Judicial Appointments Commission

The Judicial Appointments Commission (JAC) is an independent commission that selects candidates for judicial office in courts and tribunals in England and Wales, and for some tribunals whose jurisdiction extends to Scotland or Northern Ireland.

It selects candidates for judicial office on merit, through fair and open competition, from the widest range of eligible candidates.

The JAC was set up in order to maintain and strengthen judicial independence by taking responsibility for selecting candidates for judicial office out of the hands of the Lord Chancellor and making the appointments process clearer and more accountable.

The Chief Executive of the JAC is Nigel Reeder.

The composition of the JAC is set out in Schedule 12 of the Constitutional Reform Act 2005. There are 15 Commissioners, including the Chairman.
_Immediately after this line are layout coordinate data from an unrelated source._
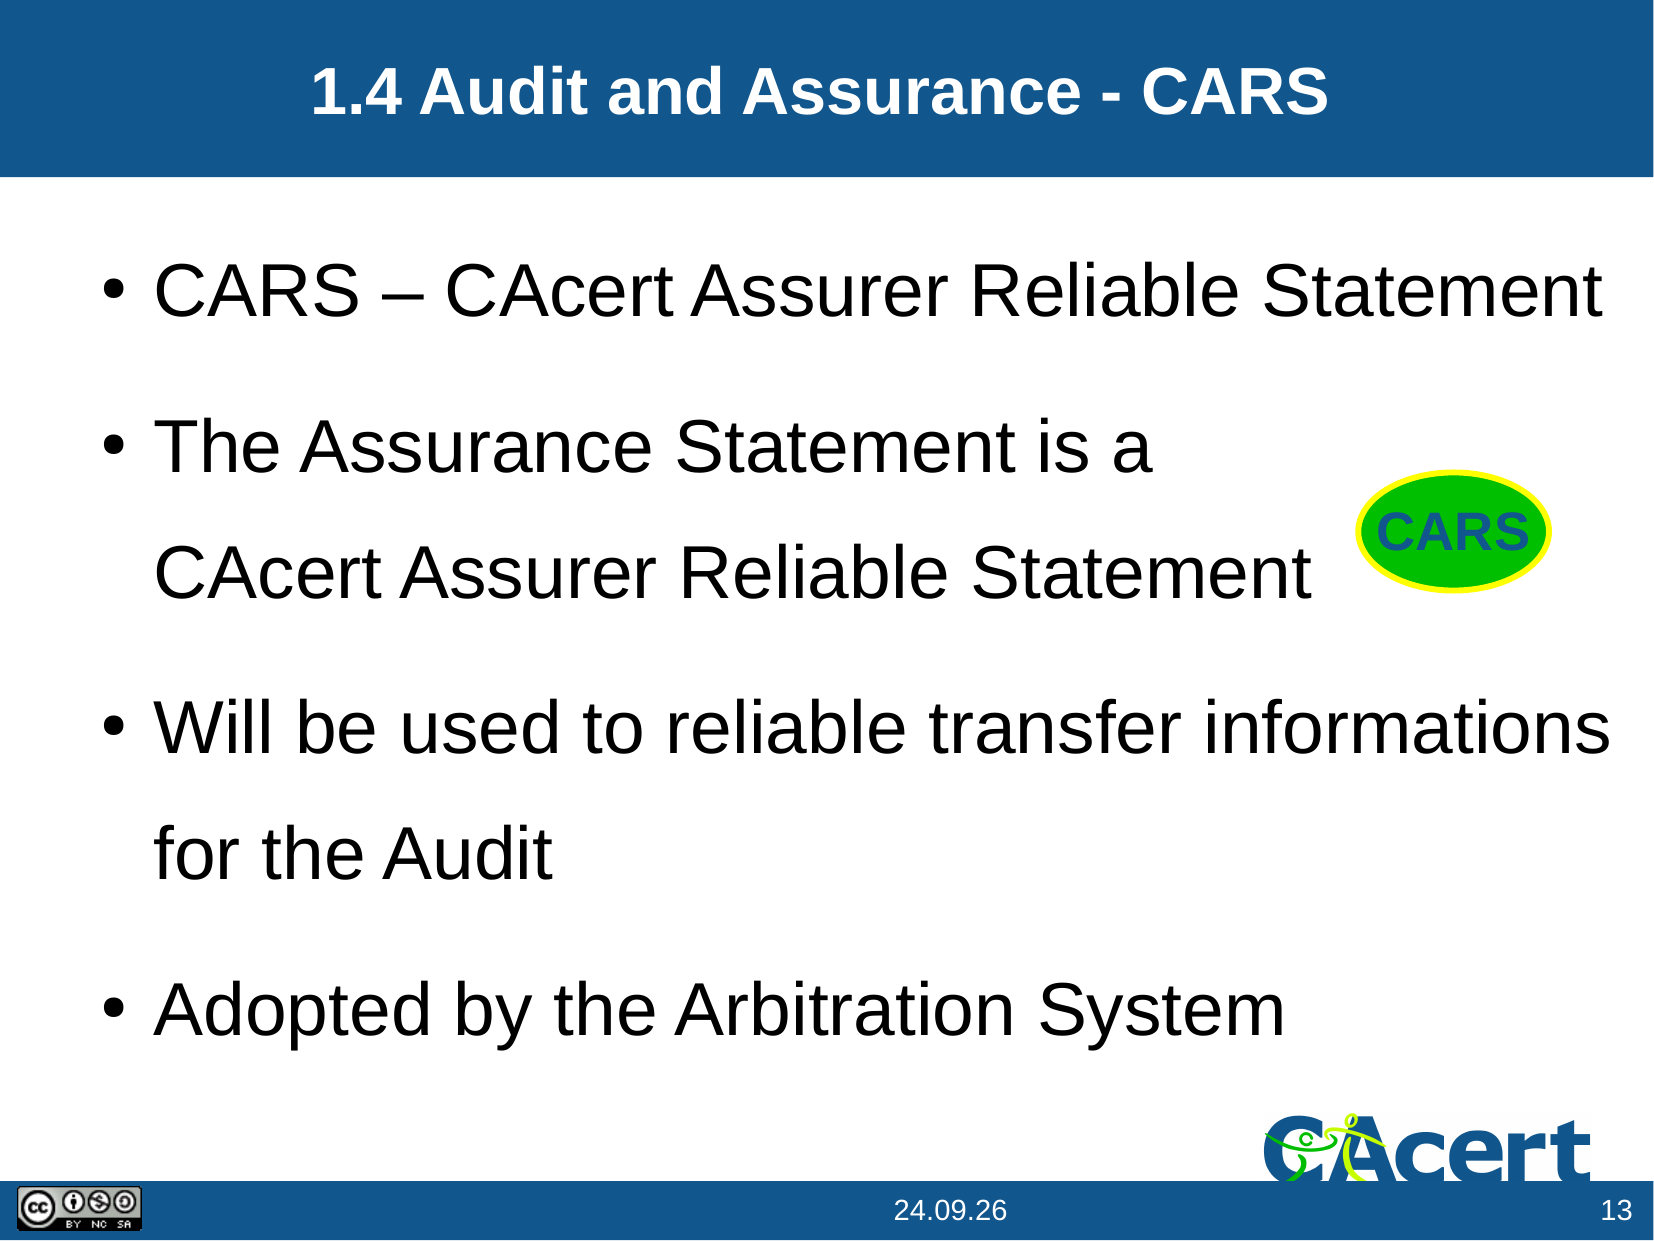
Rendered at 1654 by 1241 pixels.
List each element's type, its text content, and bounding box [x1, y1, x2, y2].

list CARS – CAcert Assurer Reliable Statement The Assurance Statement is a CAcert Assurer Reliable Statement Will be used to reliable transfer informations for the Audit Adopted by the Arbitration System [82, 206, 1625, 1065]
text_box CARS [1358, 472, 1550, 591]
picture [17, 1186, 142, 1231]
picture [1263, 1112, 1591, 1181]
title 1.4 Audit and Assurance - CARS [76, 17, 1565, 166]
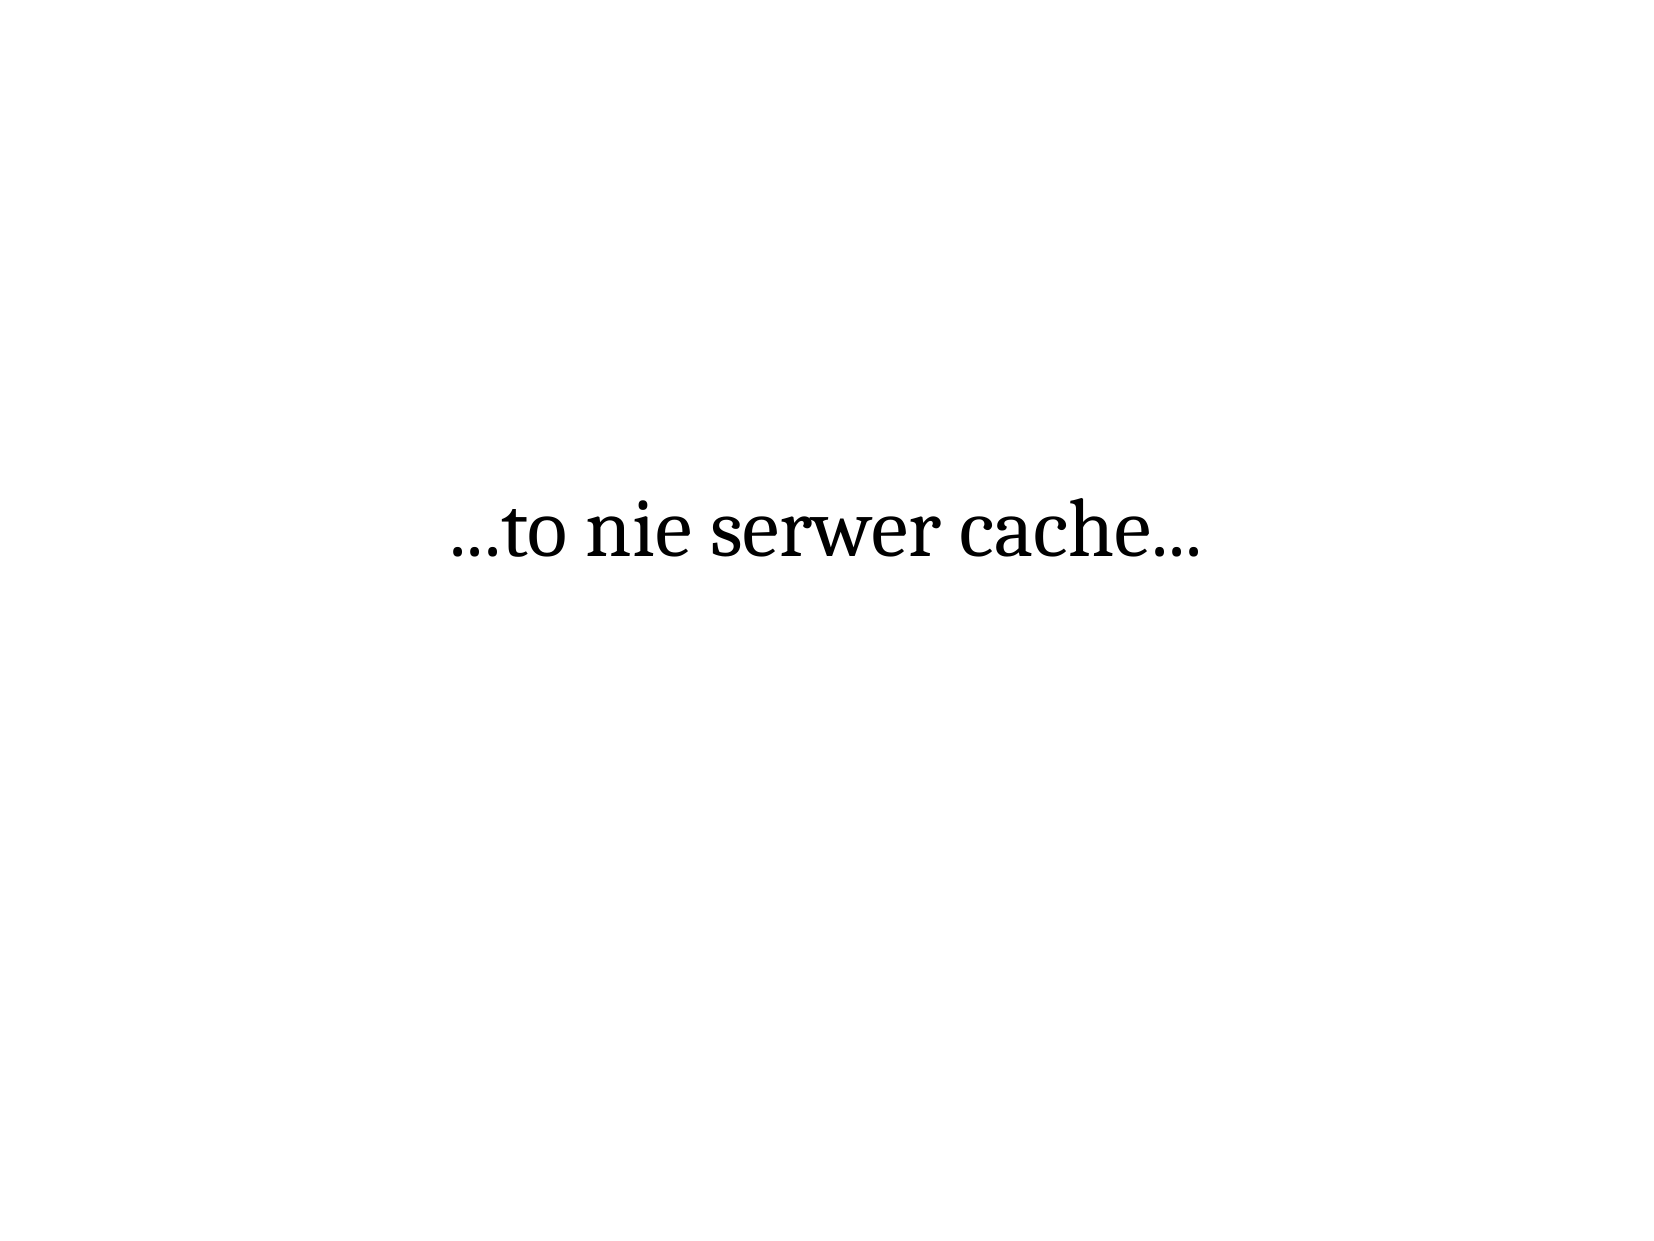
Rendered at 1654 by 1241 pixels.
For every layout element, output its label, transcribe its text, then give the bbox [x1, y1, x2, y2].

subtitle ...to nie serwer cache... [82, 49, 1571, 1010]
Commissioners serve for terms up to five years.

Under the terms of the Constitutional Reform Act 2005, 12 Commissioners (including the Chairman) are appointed through open competition and three are nominated by the Judges’ Council.

Increasing Judicial Diversity

There are currently several programmes that are designed to assist eligible candidates considering a career in judicial office.

Diversity Support Initiative

A new initiative to attract more exceptionally high quality lawyers and legal academics from non-traditional backgrounds to sit in the High Court in London is currently being piloted.

The initiative includes a specially designed programme of mentoring and support to help able candidates from more diverse backgrounds.

Judicial Mentoring Scheme

The Judicial Mentoring Scheme has been developed and focusses on addressing under-representation of women, Black, Asian & Minority Ethnic (BAME) lawyers and encouraging greater socio-economic diversity.

Judicial Work Shadowing Scheme

The Judicial Work Shadowing Scheme gives eligible legal practitioners who are considering a career in judicial office an insight into the work of a judge. Shadowing can cover any aspect of a judge’s work, both in court and out of court.